Bangalore, July 28: D.V. Raju had just dropped his daughter to school and was driving back home when his mobile rang.

It was his wife and she was frantic.

Some city schools, she told him, had received calls that bombs had been placed in their compounds.

Raju braked, did a U-turn and drove back to pick up his daughter.

“Everything seems normal, but we don’t want to take any chances,” he said later. “The scenes we are seeing on television, with even children not being spared, is horrific.”

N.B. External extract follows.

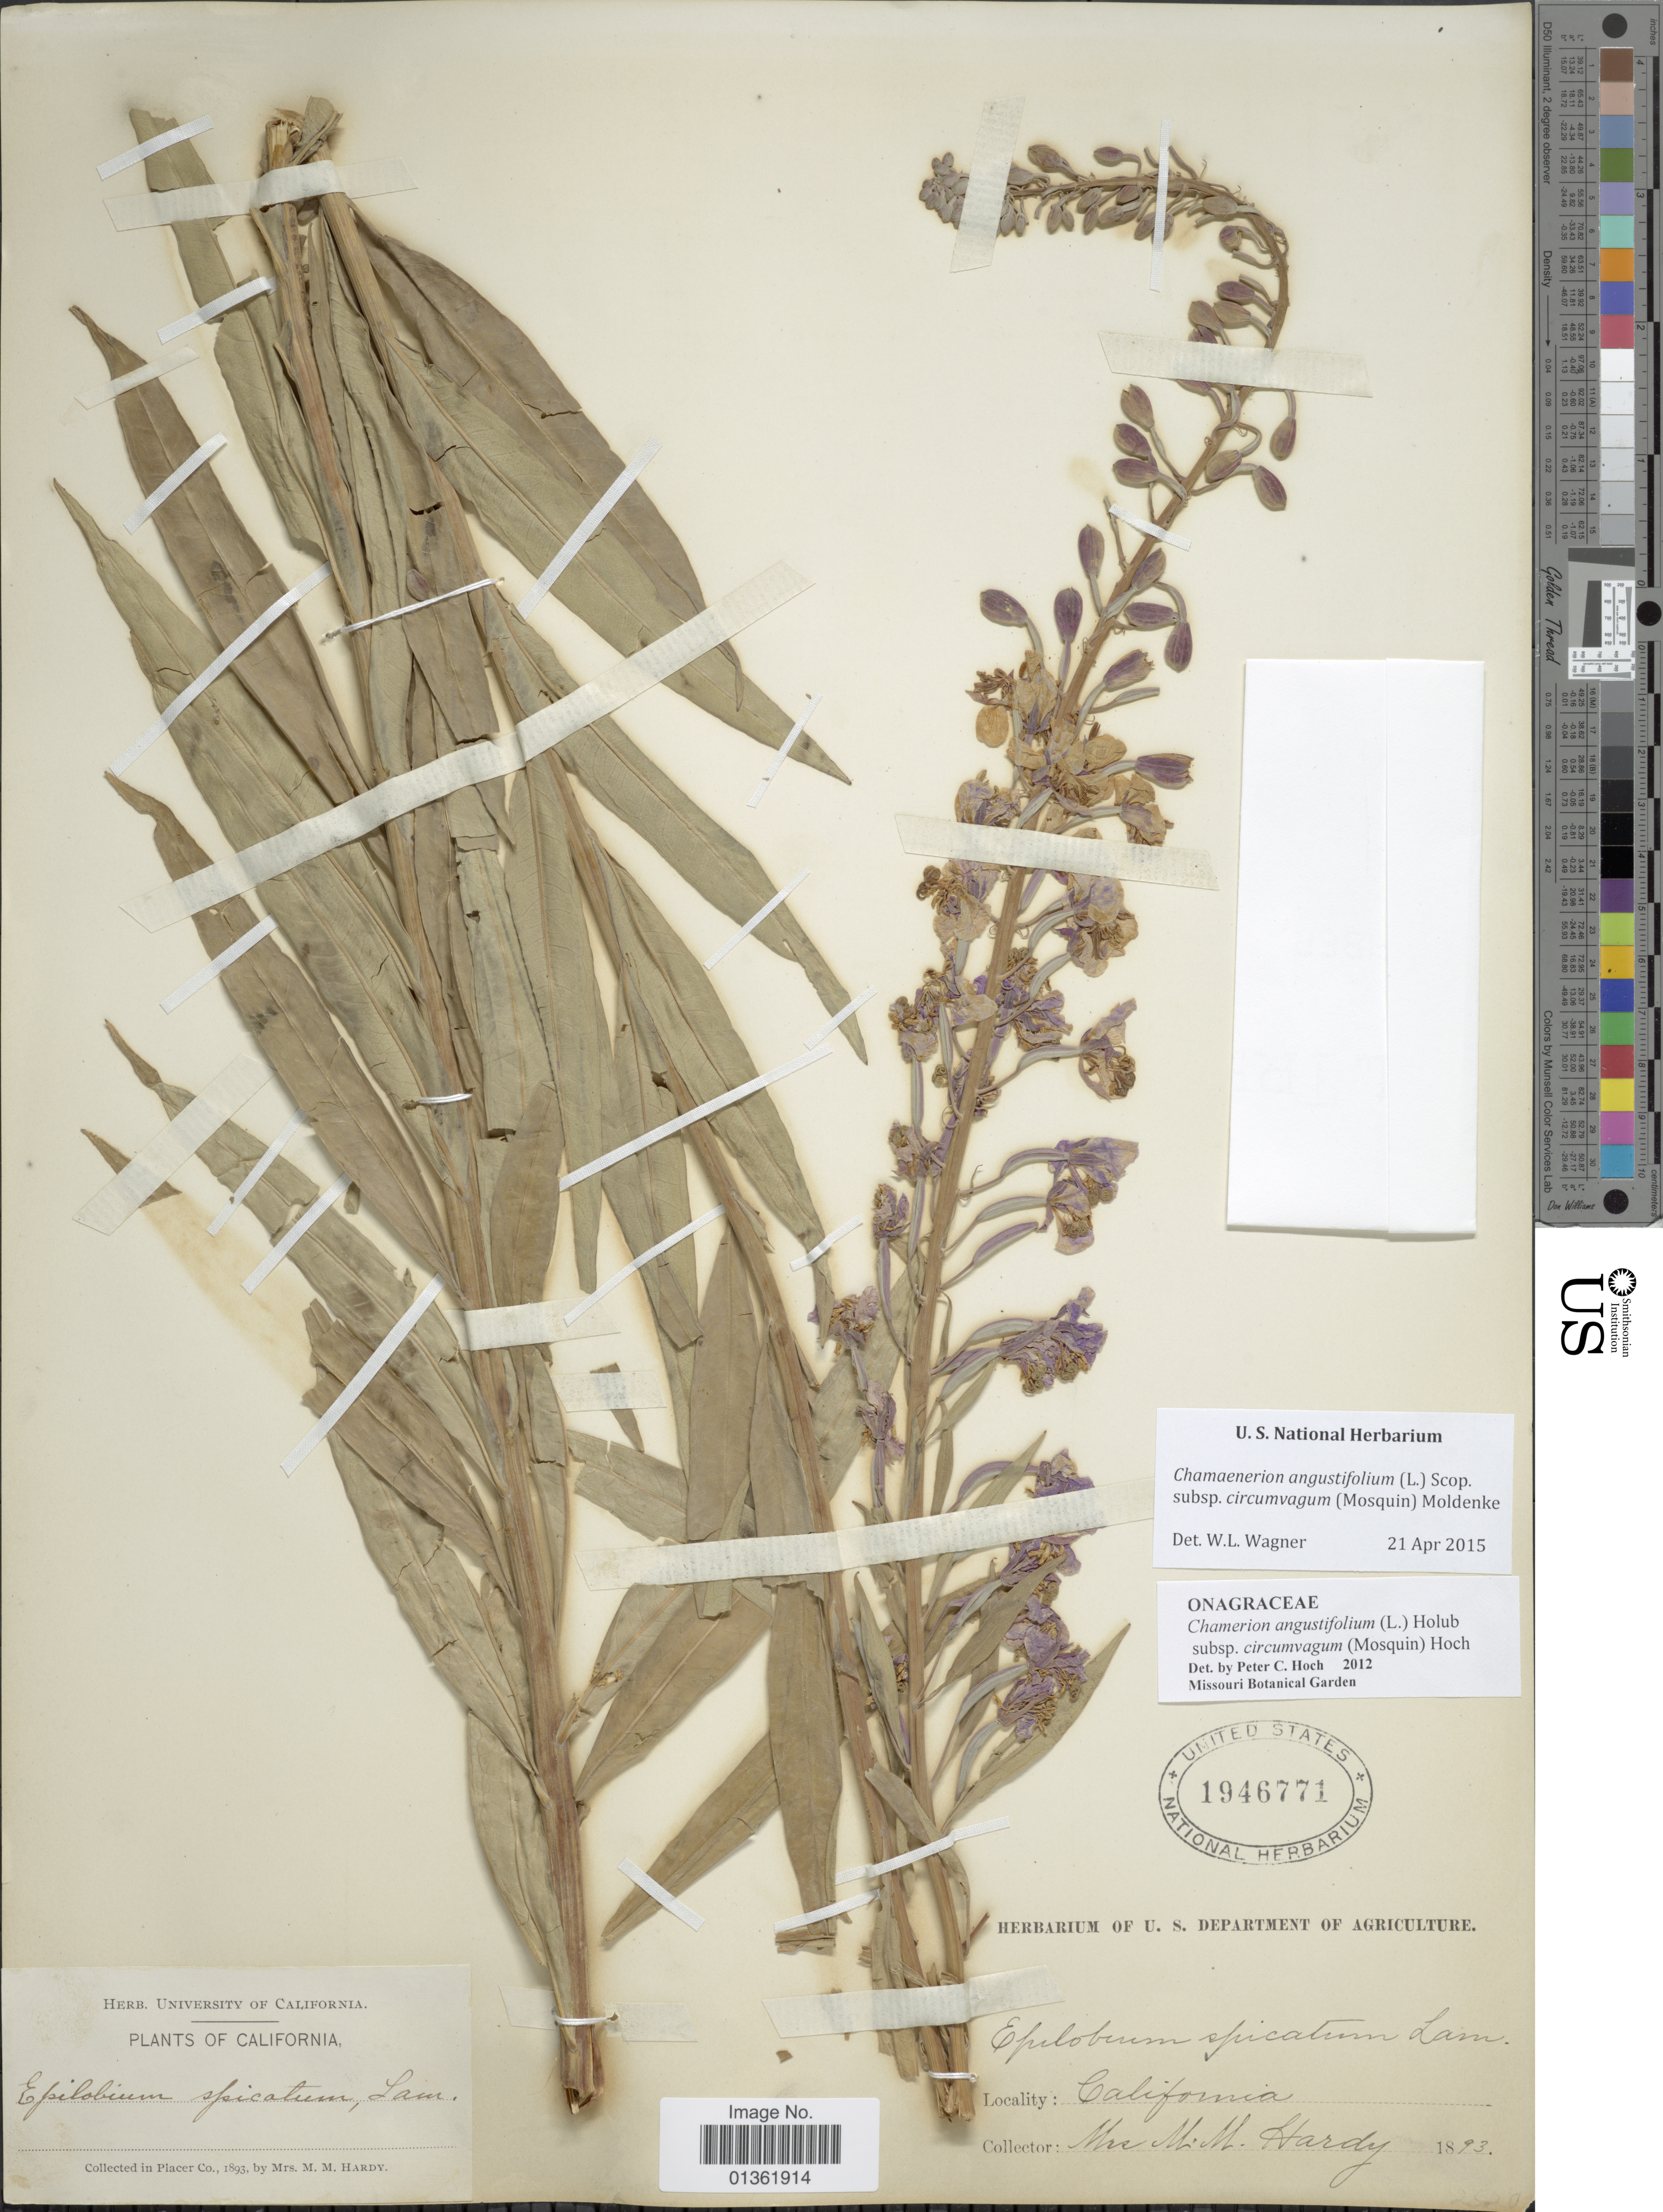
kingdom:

The school on Residency Road wasn’t the only one to have received the calls, which later turned out to be hoaxes.

Two others also got similar calls, just as the IT city was shrugging off Friday’s serial bombings that killed a woman.

The blast trail also appeared to have gone cold with the national focus shifting to Ahmedabad, where 16 explosions the day after killed 49 people and injured dozens.

For students of Bangalore’s St Aloysius Boys School in Cox Town, St Anthony’s in Jayanagar, and Carmel in Tilak Nagar, Monday morning blues came in the form of bomb squads.

All three, with 850 to 1,000 students each, had received calls that bombs would go off within the next hour. Police were soon called in and the schools evacuated.

As news of the calls and police searches spread, thousands of anxious parents descended on schools across the city, creating traffic snarls on Residency Road, Richmond Road and Ulsoor where many schools are located.

One parent, Latha, waited for her son outside St Aloysius as the police searched the compound.

“I stay a few hundred metres from the school. My brother who was passing by called me to say that sniffer dogs were at the school. I immediately came down,” she said.

Police officials confirmed that all the three schools had received calls and a check had revealed that they were hoaxes.

“On Sunday, too, there were three calls. A dump yard in Koramangala, K.C. General Hospital and a popular Kannada actor’s house were the three locations,” city police commissioner Shankar Bidari said.

“There have been six hoaxes in the last two days.”

Bidari refused to comment on investigations into Friday’s blasts but said the force was working on definite leads.

So far, no sketch of any of the suspects has been released though several citizens have come forward to say that they have seen those who planted the bombs.

One of them told reporters he had seen two persons “working” behind a transformer on Langford Road on the day of the blast. He said when he asked them if they were from a power utility as he had a complaint, the two said they were from a cable company. “I’ll be able to identify them,” the citizen said, after an explosion in the same spot where he had seen the two rocked the area.

The police are also working on a theory that the terrorists carried out a dry run the day before as an explosion was reported on Bangalore-Mysore Road at Channapatna, 70km from the city.